• DIRECTIONS: Apart from the pictures, every entry must be retyped exactly.

# # # # # # #

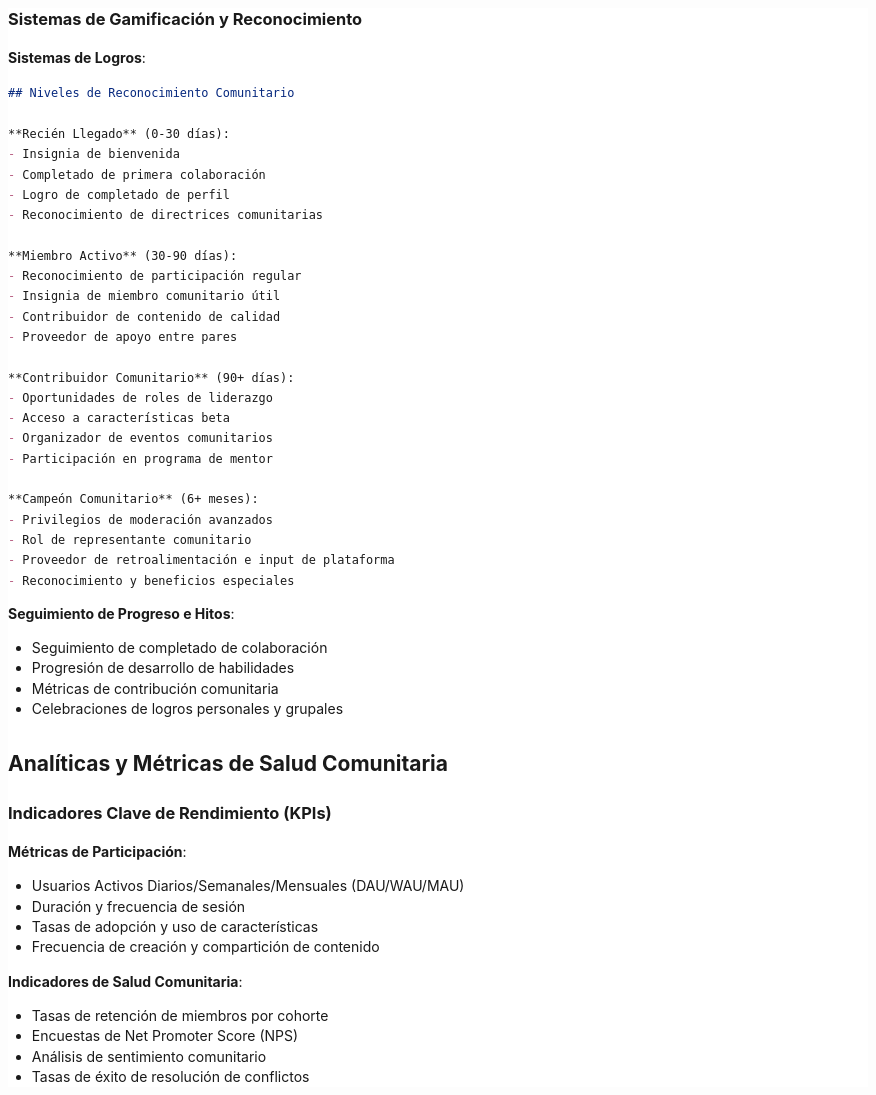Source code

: ### Sistemas de Gamificación y Reconocimiento

**Sistemas de Logros**:
```markdown
## Niveles de Reconocimiento Comunitario

**Recién Llegado** (0-30 días):
- Insignia de bienvenida
- Completado de primera colaboración
- Logro de completado de perfil
- Reconocimiento de directrices comunitarias

**Miembro Activo** (30-90 días):
- Reconocimiento de participación regular
- Insignia de miembro comunitario útil
- Contribuidor de contenido de calidad
- Proveedor de apoyo entre pares

**Contribuidor Comunitario** (90+ días):
- Oportunidades de roles de liderazgo
- Acceso a características beta
- Organizador de eventos comunitarios
- Participación en programa de mentor

**Campeón Comunitario** (6+ meses):
- Privilegios de moderación avanzados
- Rol de representante comunitario
- Proveedor de retroalimentación e input de plataforma
- Reconocimiento y beneficios especiales
```

**Seguimiento de Progreso e Hitos**:
- Seguimiento de completado de colaboración
- Progresión de desarrollo de habilidades
- Métricas de contribución comunitaria
- Celebraciones de logros personales y grupales

## Analíticas y Métricas de Salud Comunitaria

### Indicadores Clave de Rendimiento (KPIs)

**Métricas de Participación**:
- Usuarios Activos Diarios/Semanales/Mensuales (DAU/WAU/MAU)
- Duración y frecuencia de sesión
- Tasas de adopción y uso de características
- Frecuencia de creación y compartición de contenido

**Indicadores de Salud Comunitaria**:
- Tasas de retención de miembros por cohorte
- Encuestas de Net Promoter Score (NPS)
- Análisis de sentimiento comunitario
- Tasas de éxito de resolución de conflictos
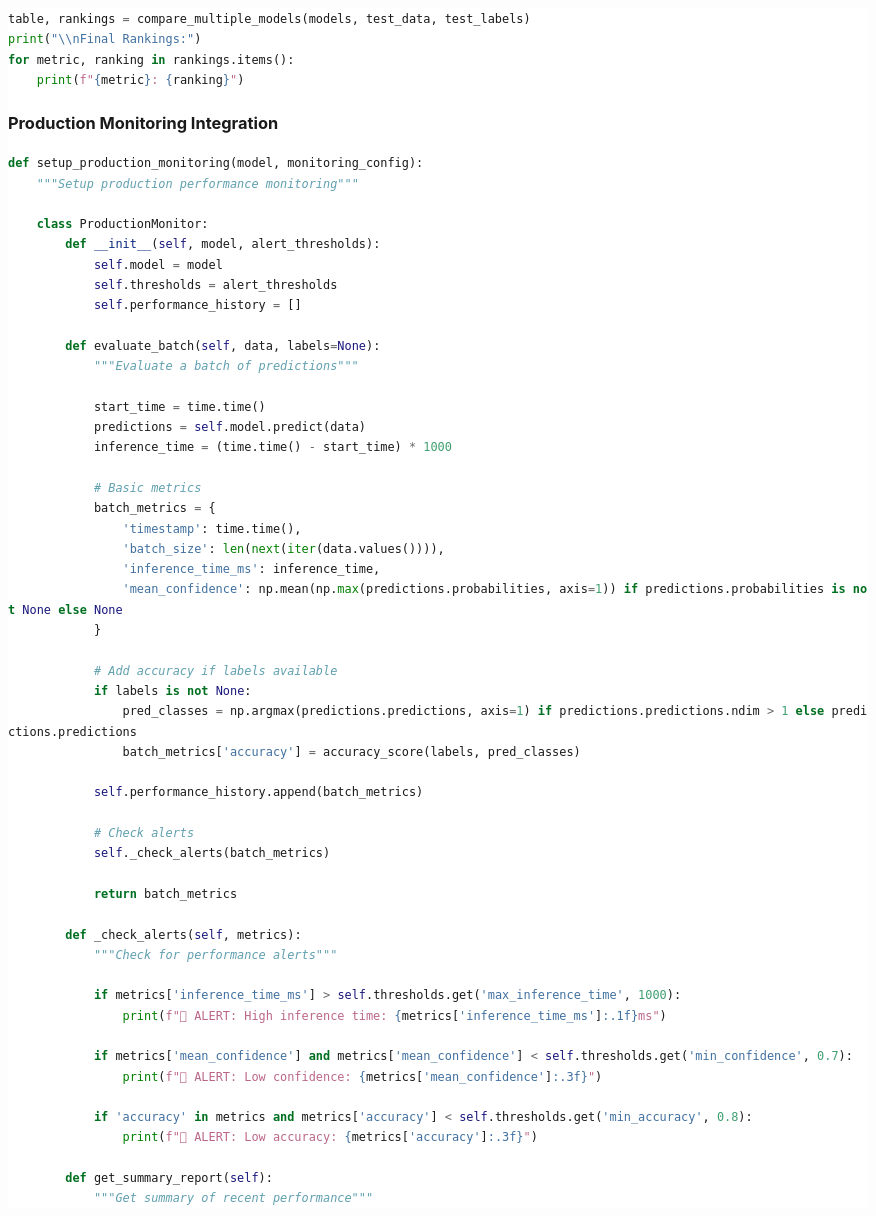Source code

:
 ```python
table, rankings = compare_multiple_models(models, test_data, test_labels)
print("\\nFinal Rankings:")
for metric, ranking in rankings.items():
    print(f"{metric}: {ranking}")
```

### Production Monitoring Integration

```python
def setup_production_monitoring(model, monitoring_config):
    """Setup production performance monitoring"""
    
    class ProductionMonitor:
        def __init__(self, model, alert_thresholds):
            self.model = model
            self.thresholds = alert_thresholds
            self.performance_history = []
        
        def evaluate_batch(self, data, labels=None):
            """Evaluate a batch of predictions"""
            
            start_time = time.time()
            predictions = self.model.predict(data)
            inference_time = (time.time() - start_time) * 1000
            
            # Basic metrics
            batch_metrics = {
                'timestamp': time.time(),
                'batch_size': len(next(iter(data.values()))),
                'inference_time_ms': inference_time,
                'mean_confidence': np.mean(np.max(predictions.probabilities, axis=1)) if predictions.probabilities is not None else None
            }
            
            # Add accuracy if labels available
            if labels is not None:
                pred_classes = np.argmax(predictions.predictions, axis=1) if predictions.predictions.ndim > 1 else predictions.predictions
                batch_metrics['accuracy'] = accuracy_score(labels, pred_classes)
            
            self.performance_history.append(batch_metrics)
            
            # Check alerts
            self._check_alerts(batch_metrics)
            
            return batch_metrics
        
        def _check_alerts(self, metrics):
            """Check for performance alerts"""
            
            if metrics['inference_time_ms'] > self.thresholds.get('max_inference_time', 1000):
                print(f"🚨 ALERT: High inference time: {metrics['inference_time_ms']:.1f}ms")
            
            if metrics['mean_confidence'] and metrics['mean_confidence'] < self.thresholds.get('min_confidence', 0.7):
                print(f"🚨 ALERT: Low confidence: {metrics['mean_confidence']:.3f}")
            
            if 'accuracy' in metrics and metrics['accuracy'] < self.thresholds.get('min_accuracy', 0.8):
                print(f"🚨 ALERT: Low accuracy: {metrics['accuracy']:.3f}")
        
        def get_summary_report(self):
            """Get summary of recent performance"""
```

# # # # # # #

• RESULT:
Source code

: ### Sistemas de Gamificación y Reconocimiento

**Sistemas de Logros**:
```markdown
## Niveles de Reconocimiento Comunitario

**Recién Llegado** (0-30 días):
- Insignia de bienvenida
- Completado de primera colaboración
- Logro de completado de perfil
- Reconocimiento de directrices comunitarias

**Miembro Activo** (30-90 días):
- Reconocimiento de participación regular
- Insignia de miembro comunitario útil
- Contribuidor de contenido de calidad
- Proveedor de apoyo entre pares

**Contribuidor Comunitario** (90+ días):
- Oportunidades de roles de liderazgo
- Acceso a características beta
- Organizador de eventos comunitarios
- Participación en programa de mentor

**Campeón Comunitario** (6+ meses):
- Privilegios de moderación avanzados
- Rol de representante comunitario
- Proveedor de retroalimentación e input de plataforma
- Reconocimiento y beneficios especiales
```

**Seguimiento de Progreso e Hitos**:
- Seguimiento de completado de colaboración
- Progresión de desarrollo de habilidades
- Métricas de contribución comunitaria
- Celebraciones de logros personales y grupales

## Analíticas y Métricas de Salud Comunitaria

### Indicadores Clave de Rendimiento (KPIs)

**Métricas de Participación**:
- Usuarios Activos Diarios/Semanales/Mensuales (DAU/WAU/MAU)
- Duración y frecuencia de sesión
- Tasas de adopción y uso de características
- Frecuencia de creación y compartición de contenido

**Indicadores de Salud Comunitaria**:
- Tasas de retención de miembros por cohorte
- Encuestas de Net Promoter Score (NPS)
- Análisis de sentimiento comunitario
- Tasas de éxito de resolución de conflictos
Source code

:
 ```python
table, rankings = compare_multiple_models(models, test_data, test_labels)
print("\\nFinal Rankings:")
for metric, ranking in rankings.items():
    print(f"{metric}: {ranking}")
```

### Production Monitoring Integration

```python
def setup_production_monitoring(model, monitoring_config):
    """Setup production performance monitoring"""
    
    class ProductionMonitor:
        def __init__(self, model, alert_thresholds):
            self.model = model
            self.thresholds = alert_thresholds
            self.performance_history = []
        
        def evaluate_batch(self, data, labels=None):
            """Evaluate a batch of predictions"""
            
            start_time = time.time()
            predictions = self.model.predict(data)
            inference_time = (time.time() - start_time) * 1000
            
            # Basic metrics
            batch_metrics = {
                'timestamp': time.time(),
                'batch_size': len(next(iter(data.values()))),
                'inference_time_ms': inference_time,
                'mean_confidence': np.mean(np.max(predictions.probabilities, axis=1)) if predictions.probabilities is not None else None
            }
            
            # Add accuracy if labels available
            if labels is not None:
                pred_classes = np.argmax(predictions.predictions, axis=1) if predictions.predictions.ndim > 1 else predictions.predictions
                batch_metrics['accuracy'] = accuracy_score(labels, pred_classes)
            
            self.performance_history.append(batch_metrics)
            
            # Check alerts
            self._check_alerts(batch_metrics)
            
            return batch_metrics
        
        def _check_alerts(self, metrics):
            """Check for performance alerts"""
            
            if metrics['inference_time_ms'] > self.thresholds.get('max_inference_time', 1000):
                print(f"🚨 ALERT: High inference time: {metrics['inference_time_ms']:.1f}ms")
            
            if metrics['mean_confidence'] and metrics['mean_confidence'] < self.thresholds.get('min_confidence', 0.7):
                print(f"🚨 ALERT: Low confidence: {metrics['mean_confidence']:.3f}")
            
            if 'accuracy' in metrics and metrics['accuracy'] < self.thresholds.get('min_accuracy', 0.8):
                print(f"🚨 ALERT: Low accuracy: {metrics['accuracy']:.3f}")
        
        def get_summary_report(self):
            """Get summary of recent performance"""
```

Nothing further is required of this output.